| EXERCISE DESCRIPTION |
From the records below, transcribe only the lines running from the one with "Producer: Sta" through the one with "sponsored health plan, with". Keep both of those end lines.

Transcribed page contents:

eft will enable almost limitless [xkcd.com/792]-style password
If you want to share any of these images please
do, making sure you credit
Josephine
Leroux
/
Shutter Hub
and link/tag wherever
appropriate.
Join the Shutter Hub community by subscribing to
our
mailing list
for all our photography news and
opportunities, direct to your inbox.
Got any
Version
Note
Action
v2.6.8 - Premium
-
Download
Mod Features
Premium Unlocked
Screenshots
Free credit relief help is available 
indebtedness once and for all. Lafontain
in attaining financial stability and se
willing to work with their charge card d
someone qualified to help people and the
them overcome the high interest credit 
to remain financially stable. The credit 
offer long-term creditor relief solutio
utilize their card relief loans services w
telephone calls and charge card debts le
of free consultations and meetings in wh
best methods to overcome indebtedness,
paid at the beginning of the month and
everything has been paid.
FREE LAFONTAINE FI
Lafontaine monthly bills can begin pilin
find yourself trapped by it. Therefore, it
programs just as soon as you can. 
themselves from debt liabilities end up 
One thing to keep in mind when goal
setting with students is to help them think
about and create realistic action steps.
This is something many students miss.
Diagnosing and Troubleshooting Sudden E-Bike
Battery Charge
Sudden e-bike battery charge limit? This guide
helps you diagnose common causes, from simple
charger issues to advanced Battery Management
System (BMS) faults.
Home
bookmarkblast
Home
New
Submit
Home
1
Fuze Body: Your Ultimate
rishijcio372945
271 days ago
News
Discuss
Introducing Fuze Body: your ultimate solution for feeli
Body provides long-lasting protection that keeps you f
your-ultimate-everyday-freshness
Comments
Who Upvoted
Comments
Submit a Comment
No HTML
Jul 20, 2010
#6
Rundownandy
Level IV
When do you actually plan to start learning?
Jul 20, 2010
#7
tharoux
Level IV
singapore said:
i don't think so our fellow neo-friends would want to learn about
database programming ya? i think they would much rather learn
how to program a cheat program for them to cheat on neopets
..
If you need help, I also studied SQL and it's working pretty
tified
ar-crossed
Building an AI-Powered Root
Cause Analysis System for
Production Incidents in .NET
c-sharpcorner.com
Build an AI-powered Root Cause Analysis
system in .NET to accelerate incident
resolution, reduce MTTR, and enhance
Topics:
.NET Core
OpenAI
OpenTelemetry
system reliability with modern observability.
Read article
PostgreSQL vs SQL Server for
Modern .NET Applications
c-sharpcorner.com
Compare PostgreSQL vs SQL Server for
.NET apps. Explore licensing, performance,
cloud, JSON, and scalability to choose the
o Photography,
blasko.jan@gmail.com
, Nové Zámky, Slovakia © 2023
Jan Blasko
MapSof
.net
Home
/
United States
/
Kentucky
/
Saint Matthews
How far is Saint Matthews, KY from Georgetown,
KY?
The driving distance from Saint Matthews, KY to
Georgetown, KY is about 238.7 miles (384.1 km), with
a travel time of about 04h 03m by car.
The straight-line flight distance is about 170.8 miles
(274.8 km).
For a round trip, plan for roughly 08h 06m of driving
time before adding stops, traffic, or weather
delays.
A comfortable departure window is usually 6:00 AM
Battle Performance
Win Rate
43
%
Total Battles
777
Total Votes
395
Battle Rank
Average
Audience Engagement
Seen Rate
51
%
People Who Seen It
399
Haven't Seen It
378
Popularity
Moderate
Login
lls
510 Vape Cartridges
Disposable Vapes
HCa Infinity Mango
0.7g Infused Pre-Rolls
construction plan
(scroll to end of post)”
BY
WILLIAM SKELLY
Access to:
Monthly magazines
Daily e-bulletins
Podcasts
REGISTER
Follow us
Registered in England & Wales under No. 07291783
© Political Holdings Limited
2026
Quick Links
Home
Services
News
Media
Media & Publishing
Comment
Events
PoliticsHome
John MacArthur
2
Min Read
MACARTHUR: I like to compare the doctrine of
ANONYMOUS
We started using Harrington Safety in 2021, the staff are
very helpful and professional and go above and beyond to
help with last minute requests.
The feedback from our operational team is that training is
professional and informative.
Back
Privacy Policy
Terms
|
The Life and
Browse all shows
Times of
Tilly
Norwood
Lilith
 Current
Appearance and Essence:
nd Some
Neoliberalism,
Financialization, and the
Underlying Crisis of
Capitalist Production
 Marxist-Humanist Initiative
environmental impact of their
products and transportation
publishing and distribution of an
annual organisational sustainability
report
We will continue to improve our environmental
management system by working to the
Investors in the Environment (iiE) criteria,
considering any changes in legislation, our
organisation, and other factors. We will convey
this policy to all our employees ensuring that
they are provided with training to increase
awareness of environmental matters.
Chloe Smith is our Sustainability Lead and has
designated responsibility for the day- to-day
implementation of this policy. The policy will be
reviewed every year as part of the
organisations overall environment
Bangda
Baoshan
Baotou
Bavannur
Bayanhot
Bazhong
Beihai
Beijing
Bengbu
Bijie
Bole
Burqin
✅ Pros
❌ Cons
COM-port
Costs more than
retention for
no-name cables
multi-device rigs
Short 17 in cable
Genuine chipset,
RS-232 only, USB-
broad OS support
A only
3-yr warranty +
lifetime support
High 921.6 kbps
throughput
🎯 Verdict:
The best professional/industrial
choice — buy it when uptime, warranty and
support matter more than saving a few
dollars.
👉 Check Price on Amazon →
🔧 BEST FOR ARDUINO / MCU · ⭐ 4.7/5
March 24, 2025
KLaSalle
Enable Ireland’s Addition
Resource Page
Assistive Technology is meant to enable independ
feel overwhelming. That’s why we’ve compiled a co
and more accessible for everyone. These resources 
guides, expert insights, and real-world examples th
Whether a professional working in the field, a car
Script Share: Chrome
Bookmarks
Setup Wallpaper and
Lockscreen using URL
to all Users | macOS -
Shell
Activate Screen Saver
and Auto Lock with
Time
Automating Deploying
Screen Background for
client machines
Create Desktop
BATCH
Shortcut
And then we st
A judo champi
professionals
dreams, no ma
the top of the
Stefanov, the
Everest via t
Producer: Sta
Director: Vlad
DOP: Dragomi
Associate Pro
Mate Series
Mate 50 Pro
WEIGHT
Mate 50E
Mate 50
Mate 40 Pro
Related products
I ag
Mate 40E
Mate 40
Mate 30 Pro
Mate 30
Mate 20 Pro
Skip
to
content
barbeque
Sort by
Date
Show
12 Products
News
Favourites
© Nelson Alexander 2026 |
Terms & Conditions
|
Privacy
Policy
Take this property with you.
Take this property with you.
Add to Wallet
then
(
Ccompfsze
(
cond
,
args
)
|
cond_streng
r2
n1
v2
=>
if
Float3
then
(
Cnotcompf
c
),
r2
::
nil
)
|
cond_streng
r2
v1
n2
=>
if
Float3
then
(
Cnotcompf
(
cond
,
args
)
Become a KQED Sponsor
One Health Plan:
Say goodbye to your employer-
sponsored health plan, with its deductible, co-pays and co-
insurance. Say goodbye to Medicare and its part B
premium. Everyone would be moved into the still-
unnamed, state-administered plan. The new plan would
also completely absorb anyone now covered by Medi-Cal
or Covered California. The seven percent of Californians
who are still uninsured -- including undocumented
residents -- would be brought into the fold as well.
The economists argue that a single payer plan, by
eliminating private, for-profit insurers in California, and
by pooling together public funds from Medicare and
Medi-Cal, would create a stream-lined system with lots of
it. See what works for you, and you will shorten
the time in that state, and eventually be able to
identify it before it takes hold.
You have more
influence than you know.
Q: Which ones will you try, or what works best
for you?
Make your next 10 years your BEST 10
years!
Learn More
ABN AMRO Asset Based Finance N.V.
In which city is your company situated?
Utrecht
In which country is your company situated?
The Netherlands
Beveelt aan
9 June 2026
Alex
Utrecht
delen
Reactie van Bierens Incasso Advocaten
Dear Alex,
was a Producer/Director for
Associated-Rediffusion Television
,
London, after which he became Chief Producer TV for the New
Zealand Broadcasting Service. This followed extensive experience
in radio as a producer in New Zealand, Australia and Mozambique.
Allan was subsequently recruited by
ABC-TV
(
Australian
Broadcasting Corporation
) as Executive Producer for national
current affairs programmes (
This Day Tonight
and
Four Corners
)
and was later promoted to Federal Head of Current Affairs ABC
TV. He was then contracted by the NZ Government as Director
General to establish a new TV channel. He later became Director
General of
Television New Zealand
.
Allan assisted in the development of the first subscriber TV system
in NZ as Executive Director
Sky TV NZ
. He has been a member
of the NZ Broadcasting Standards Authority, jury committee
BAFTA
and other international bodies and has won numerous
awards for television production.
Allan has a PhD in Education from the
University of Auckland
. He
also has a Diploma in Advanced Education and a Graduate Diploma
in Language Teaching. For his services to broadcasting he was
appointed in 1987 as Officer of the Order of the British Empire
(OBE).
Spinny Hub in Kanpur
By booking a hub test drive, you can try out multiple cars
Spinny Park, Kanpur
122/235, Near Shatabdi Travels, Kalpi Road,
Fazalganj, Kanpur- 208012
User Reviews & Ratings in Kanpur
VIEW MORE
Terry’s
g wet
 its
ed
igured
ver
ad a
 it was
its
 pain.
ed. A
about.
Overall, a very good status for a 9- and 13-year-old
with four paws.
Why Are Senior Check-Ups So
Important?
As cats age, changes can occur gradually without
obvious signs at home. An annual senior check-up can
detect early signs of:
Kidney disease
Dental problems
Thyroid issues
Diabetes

| WRITTEN REPLY |
Producer: Sta
Director: Vlad
DOP: Dragomi
Associate Pro
Mate Series
Mate 50 Pro
WEIGHT
Mate 50E
Mate 50
Mate 40 Pro
Related products
I ag
Mate 40E
Mate 40
Mate 30 Pro
Mate 30
Mate 20 Pro
Skip
to
content
barbeque
Sort by
Date
Show
12 Products
News
Favourites
© Nelson Alexander 2026 |
Terms & Conditions
|
Privacy
Policy
Take this property with you.
Take this property with you.
Add to Wallet
then
(
Ccompfsze
(
cond
,
args
)
|
cond_streng
r2
n1
v2
=>
if
Float3
then
(
Cnotcompf
c
),
r2
::
nil
)
|
cond_streng
r2
v1
n2
=>
if
Float3
then
(
Cnotcompf
(
cond
,
args
)
Become a KQED Sponsor
One Health Plan:
Say goodbye to your employer-
sponsored health plan, with its deductible, co-pays and co-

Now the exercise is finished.